La réaction à la pandémie a développé les centres de stockage et les unités de logistique pour répondre aux commandes sur internet, les sociétés de livraison à domicile se multiplient, les restaurants comptent persévérer dans le « click and collect » à côté de leur activité traditionnelle enfin retrouvée, le commerce de proximité veut asseoir sa relance dans les centre-ville en intégrant -notamment- des points de vente de produis « second hand », les exploitants agricoles adhèrent aux ventes directes etc… Et si, selon certaines analyses, une entreprise sur deux compte embaucher dans la foulée des nouvelles mesures de « déconfinement progressif » entrepreneurs et salariés s’interrogent sur le développement du télétravail.

1er Mai : la fête du… télétravail. – Avec la reprise des discussions patronat-syndicats sur l’application de l’accord de Novembre dernier et, tout particulièrement, de l’annonce par Emmanuel Macron d’en assouplir les modalités à partir du 9 Juin, le télétravail a vu activer son actualité.

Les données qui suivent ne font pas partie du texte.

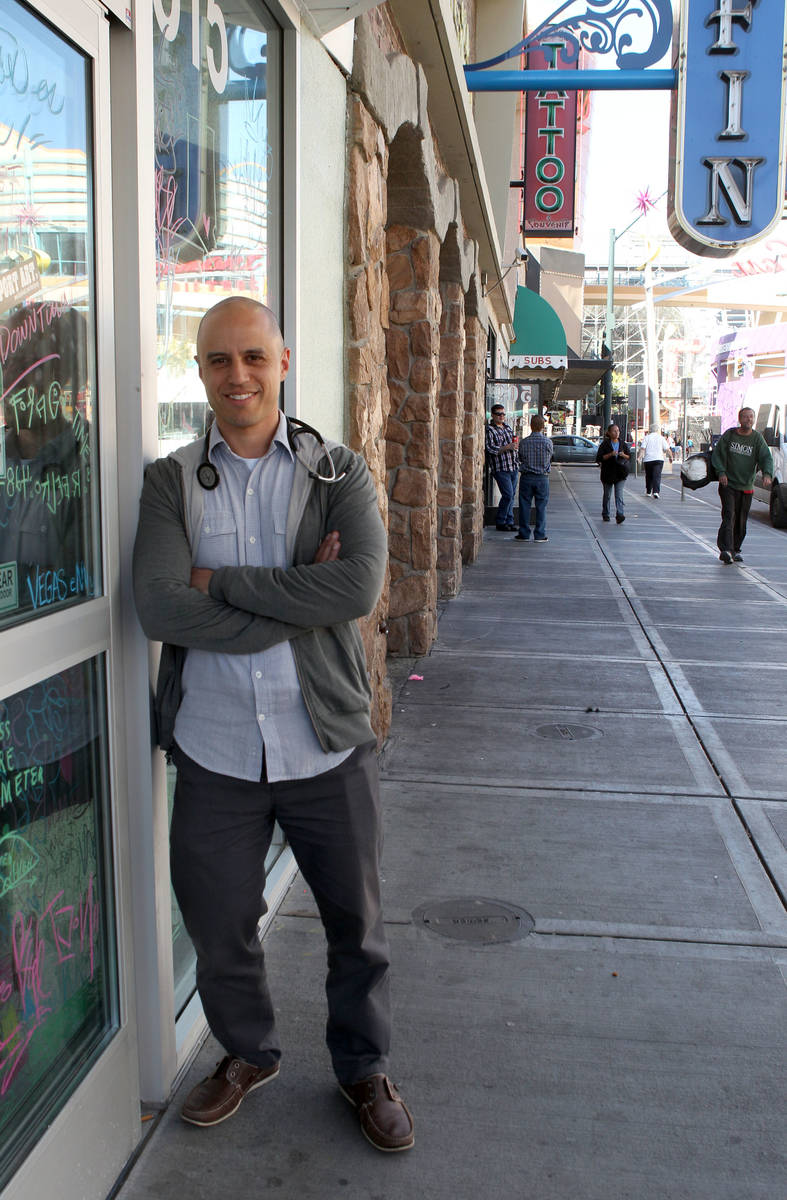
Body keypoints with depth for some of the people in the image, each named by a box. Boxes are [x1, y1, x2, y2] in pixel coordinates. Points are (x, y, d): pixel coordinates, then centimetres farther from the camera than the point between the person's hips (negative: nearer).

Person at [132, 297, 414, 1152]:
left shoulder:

Le 1er Mai de cette année mériterait d’être rebaptisé : « Fête du Télétravail » ! D’après le Ministère du Travail, 43% des salariés pratiquaient le télétravail, alternant présence à domicile et en entreprise, mais d’après une étude « Dynata », ce sont 41,2% des Français qui continueraient de ne se rendre que sur leur lieu de travail. S’ils avaient le choix, 36% préfèreraient continuer de se rendre sur leur lieu de travail, pourcentage qui monte même jusqu’à 47,3% dans la tranche d’âge des 55/64 ans. L’unanimité n’est pas assurée, mais il ne surprendra pas que les tranches d’âge les plus favorables au télétravail sont les plus « jeunes ». D’ailleurs, toujours selon « Dynata », 42,7% des jeunes de 18/24 ans sont persuadés que le télétravail va devenir la nouvelle norme, tandis que seuls 21,2% des 55/64 ans partagent cette conviction.

Reste, devant les incertitudes qui continuent à s’imposer à nous, à espérer qu’avec la vaccination le retour des jours heureux se précisera malgré cette épée de Damoclès qui reste brandie au-dessus de nos têtes : « Peut-être », soulignait Emmanuel Macron devant les confrères de la presse régionale, « aurons-nous à vivre avec le virus pendant des années et à nous refaire vacciner chaque année ! »

(1) Voir eurojournalist.eu 19.04.21.